The day I met Fana she was slowly walking down the middle of Troost Avenue. I stopped and asked her if she was okay and suggested she move to the sidewalk. I’m not sure she understood me then.
After many months of seeing her on the street and in and out of our church and at Reconciliation Services, she seemed like she had become more comfortable with me. In her broken English she would ask me questions. She always asked me about my “babies.” Mostly she was quiet. I learned that she had emigrated from east Africa. She lived in a group home and had lost custody of her children due to her mental illness and instability.
One Sunday after church I noticed how badly worn her shoes were. I asked her what size she wore. I had collected some donation items earlier in the week and I had a great pair of shoes in my car that had never been worn. They were even her size. What a wonderful coincidence I thought.
When I took her out to the car and showed them to her she said she didn’t want them. Here I was trying to help her, to give her what she needed! I didn’t understand. But then again, I never asked her if she needed (or even wanted) new shoes. I saw her torn and dirty shoes and I thought I could fix that for her.
The following week a friend and I asked Fana if she wanted to go to the store with us and pick out a pair of shoes. She seemed excited to go with us. It was fall and with winter on its way I tried to steer her towards some sensible options. She didn’t like what I picked out. She kept returning again and again to a pair of flashy and impractical wedge slip-on sandals.
Against my better judgement we got the sandals. Fana seemed happy.
The next time I saw her she wasn’t wearing the sandals. She was wearing her old tattered shoes. Didn’t she like them? Had she lost them? Had she sold them? I didn’t ask her about them because I wasn’t sure I wanted to know the answer.
C.S. Lewis wrote, “I do not believe one can settle how much we ought to give. I am afraid the only safe rule is to give more than we can spare.”
I saw someone who needed shoes and I gave her shoes. I saw a need and honed in on a practical solution. That’s a good thing, right? But giving Fana a pair of shoes was well within the realm of what I could spare. It didn’t stretch me or challenge me. It didn’t necessitate time or attention—things that are much harder for me to part with.
I have written a quote on a chalkboard in my house by French philosopher Simone Weil. It reads, “Attention is the rarest and purest form of generosity.” My giving was more of a knee-jerk-reaction to a need than an act of generosity.
Over the course of many months of driving her to and from church and talking with her on the phone I did have more time with Fana. I learned of her sadness in losing her children. I heard her story of how she traded one world of suffering for another. I saw her frustration with her inability to understand the language and the place she now found herself in. I saw that in her tattered old purse that carried bits of plastic bags, random found objects, and what seemed like trash, she also carried the beautifully intricate beaded jewelry she made.
St. Paul wrote in 1 Corinthians 13:3 that “though I bestow all my goods to feed the poor … but have not love, it profits me nothing.”
Fana needed so much—a home, a job, her family restored, her mind restored, and even some new shoes.
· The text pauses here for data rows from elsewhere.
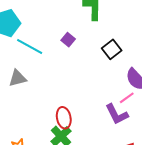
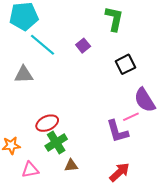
red ellipse: (64, 118) -> (47, 123), moved, turned 65

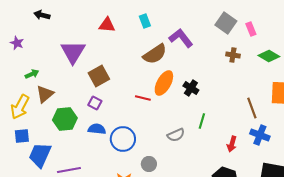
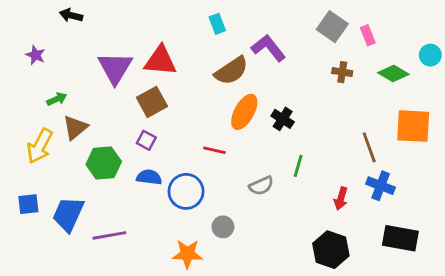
red triangle: (107, 25) -> (160, 61), moved, size x1.4
red line: (143, 98) -> (214, 150), moved
blue square: (22, 136) -> (28, 204), moved

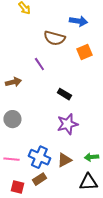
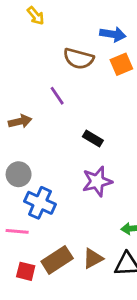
orange square: (84, 52) -> (121, 64), moved
blue cross: (39, 157) -> (40, 203), moved
brown triangle: (64, 160) -> (93, 258), moved
brown rectangle: (39, 179) -> (57, 260), size x1.5

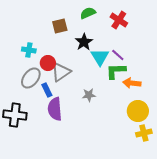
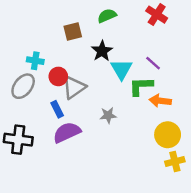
red cross: (119, 20) -> (157, 15), moved
purple line: (118, 55) -> (153, 63), moved
gray ellipse: (31, 78) -> (23, 86), moved
purple semicircle: (55, 109) -> (67, 132), turned 70

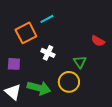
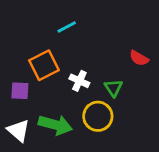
orange square: (26, 33) -> (44, 65), moved
white cross: (48, 53) -> (79, 81), moved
But what I failed to understand till much later was that what she enjoyed about going to the store to pick out those shoes was the attentiveness that was offered to her then.
Giving that is separated from love is empty. And generosity without attention is common and limited.
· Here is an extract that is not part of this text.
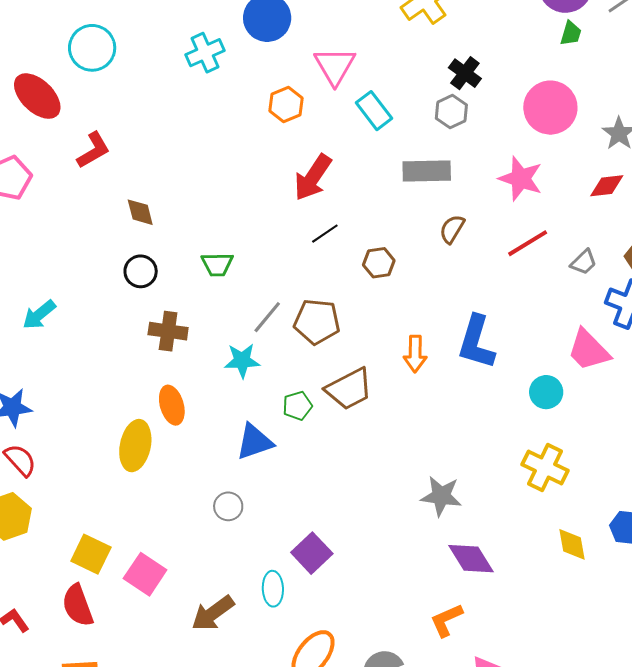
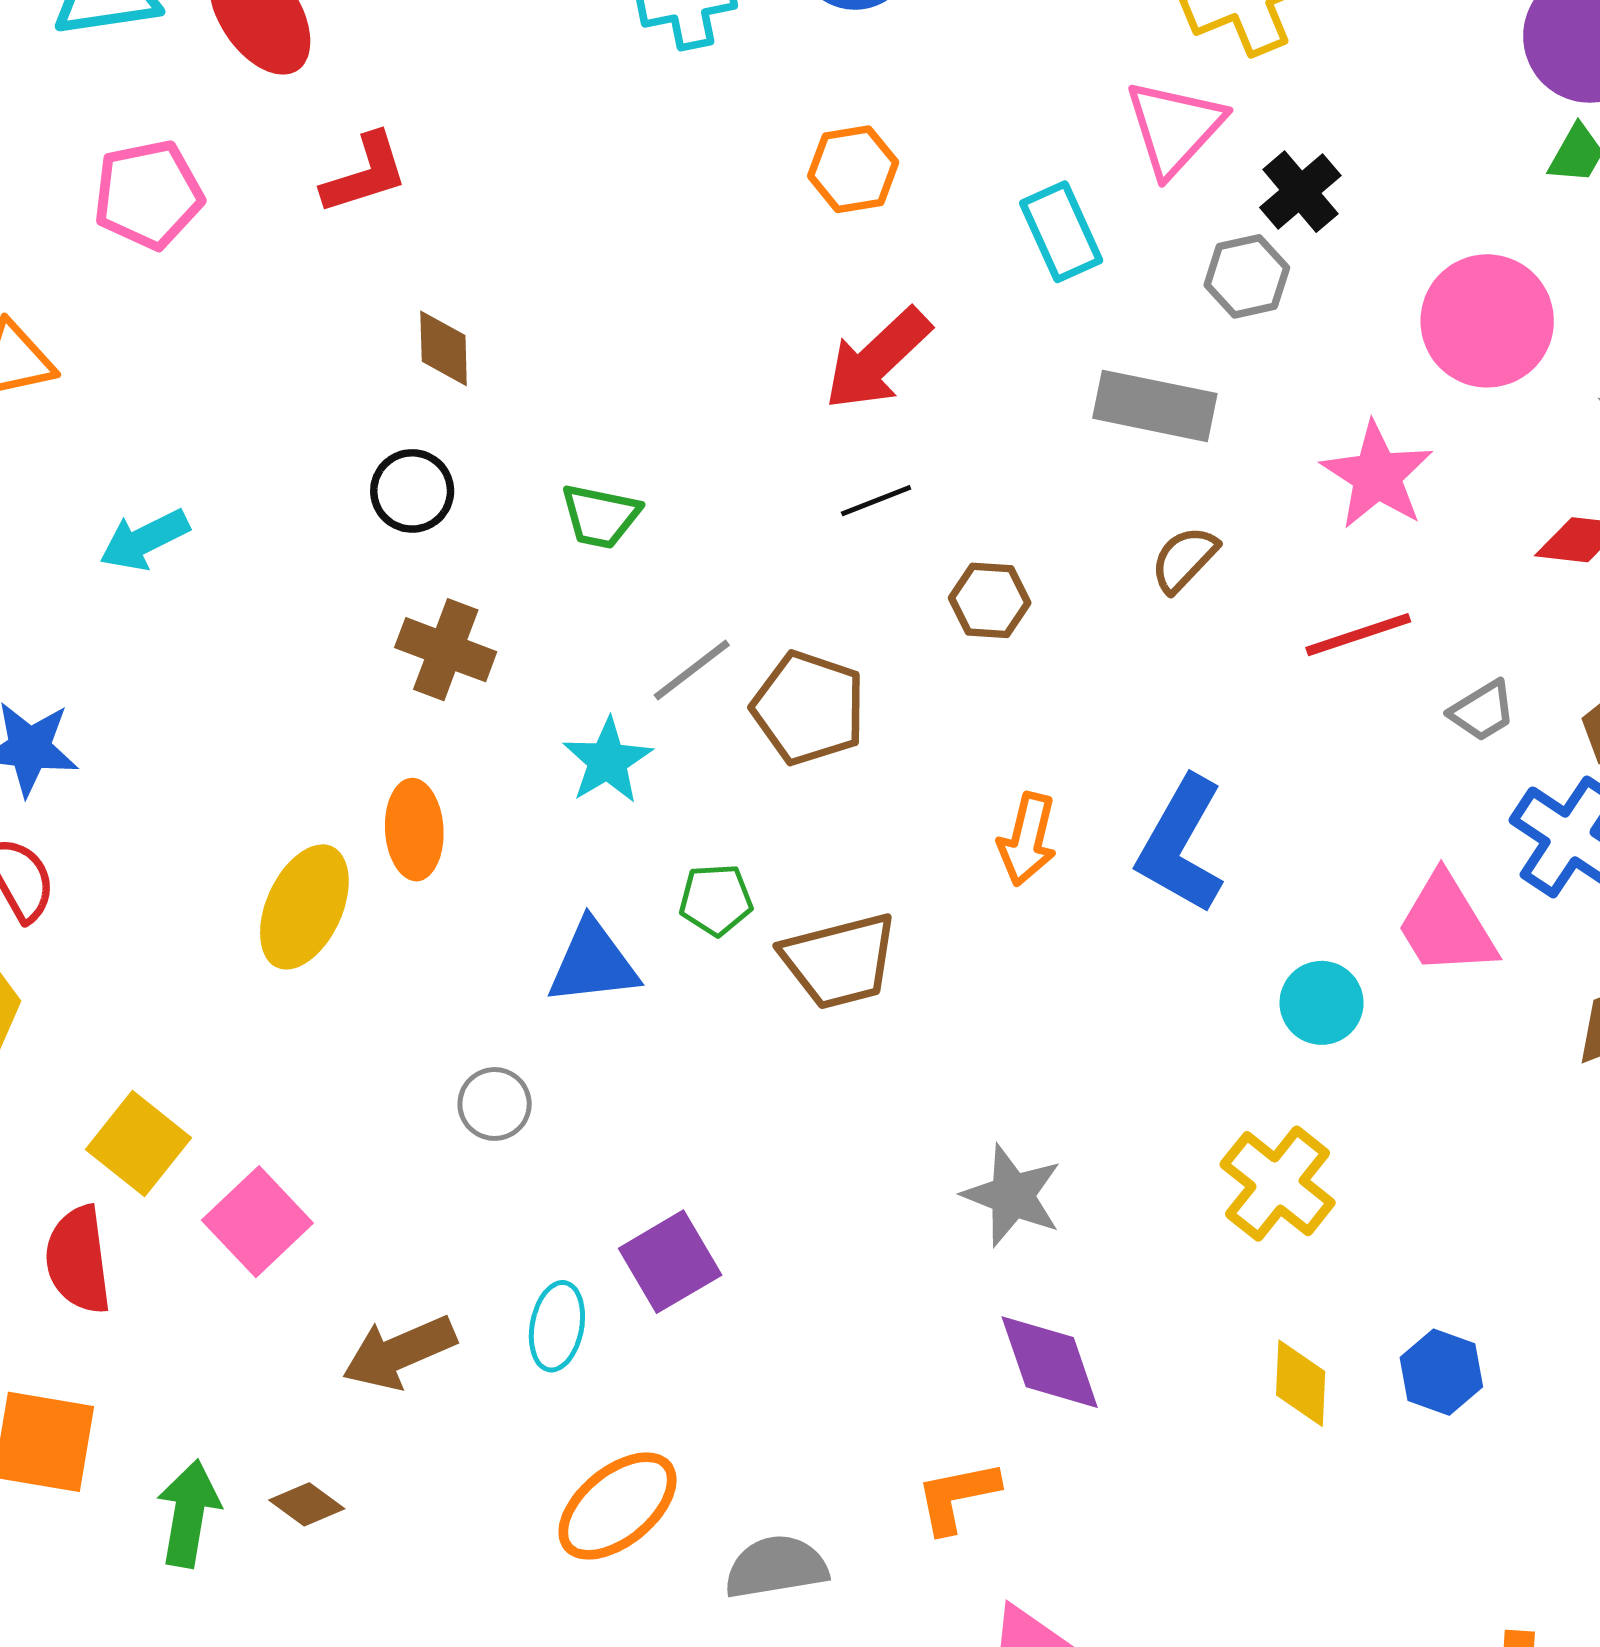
pink triangle: (335, 66) -> (1175, 127), moved
cyan star: (242, 361) -> (608, 761), turned 30
brown trapezoid: (349, 389) -> (840, 961), moved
Fana is not unlike others I have met through Reconciliation Services. Trauma, displacement, abuse, poverty, mental illness, sickness, and addiction rob people of their dignity and so much more. By honoring and deeply respecting people, Reconciliation Services labors to cultivate true veneration for the people it serves. It is a generosity that is born out of attentiveness and it goes far beyond a quick fix for an immediate need.
Fana has moved to another state. We have talked on the phone a few times since she moved. I never did see her wear those silly sandals. But in the end it wasn’t about me giving her the shoes I thought she needed—the quick fix. In the end, I needed to see that the most generous gift I could offer her was attention.